Beim Festakt zum 79. Jahrestag der Befreiung des KZ Flossenbürg, der am 21. April stattfand, hat Prof. Christoph Binninger, Ökumenebeauftragter des Bistums, im Namen von Bischof Rudolf Voderholzer ein Grußwort verlesen, welches Sie hier im Wortlaut nachlesen können.

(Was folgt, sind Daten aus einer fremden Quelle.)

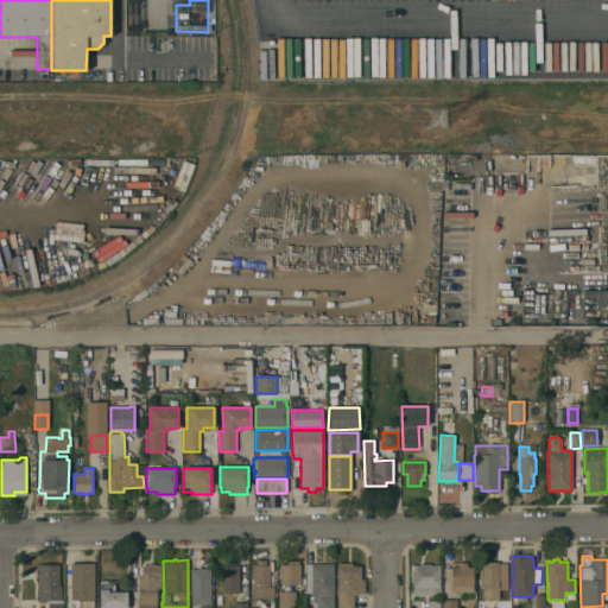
[(239,594),(223,594),(222,565),(225,565),(225,561),(235,561),(235,565),(239,565),(239,594)]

Liebe Schwestern und Brüder im Herrn,

ein unbekannter Häftling des KZ Auschwitz hinterließ folgende Zeilen uns zur Mahnung:

„Vergesst uns nicht, wenn wir auch nimmer wiederkehren,

wenn, wo wir starben, kein Holzkreuz steht,

und, wenn von all dem Leid, das wir getragen,

kein Laut noch und kein Stöhnen aus den Gruben weht.

Vergesst uns nicht, wenn auch die Tage wandern und die Jahre,

wenn Blumen blühen, wo der Tod gesät,

und wenn dereinst auf unserem Feld der Tränen

der Schnitter wieder reifes Korn mäht:

Auch dann: Vergesst uns nicht!“

Diesem Wunsch, diesem Flehen der Toten kommen wir heute in dieser Kapelle nach, die aus Häftlings Hand errichtet wurde.

Und so wende ich mich als Bischof an Euch, die Toten von Flossenbürg:

Wir haben Euch, Euer Leid nicht vergessen! Unser Gebet für Euch und alle Eure Angehörigen soll auch heute an dieser Stelle erklingen! Ihr, die Ihr in der Erde von Flossenbürg ruht, seid und bleibt unsere Schwestern und Brüder im Herrn, geschaffen aus seiner Hand zum Leben in Frieden. Von ihm seid ihr geliebt - jeder von Euch. So wie es im Psalm 139, 13.15-16 heißt: „Denn du [Gott] hast mein Inneres geschaffen, mich gewoben im Schoße meiner Mutter… Als ich geformt wurde im Dunkeln, kunstvoll gewirkt in den Tiefen der Erde, waren deine Glieder dir nicht verborgen. Deine Augen sahen, wie ich entstand…“

Dann aber wurdet Ihr von Menschen aus dem Leben gerissen, die Freude und Genugtuung daran fanden, Euch, die Unschuldigen, zu hassen. Hier im KZ Flossenbürg wurdet Ihr gequält, geschunden - ermordet von Menschen, die zuvor versuchten, Gott in sich zu töten.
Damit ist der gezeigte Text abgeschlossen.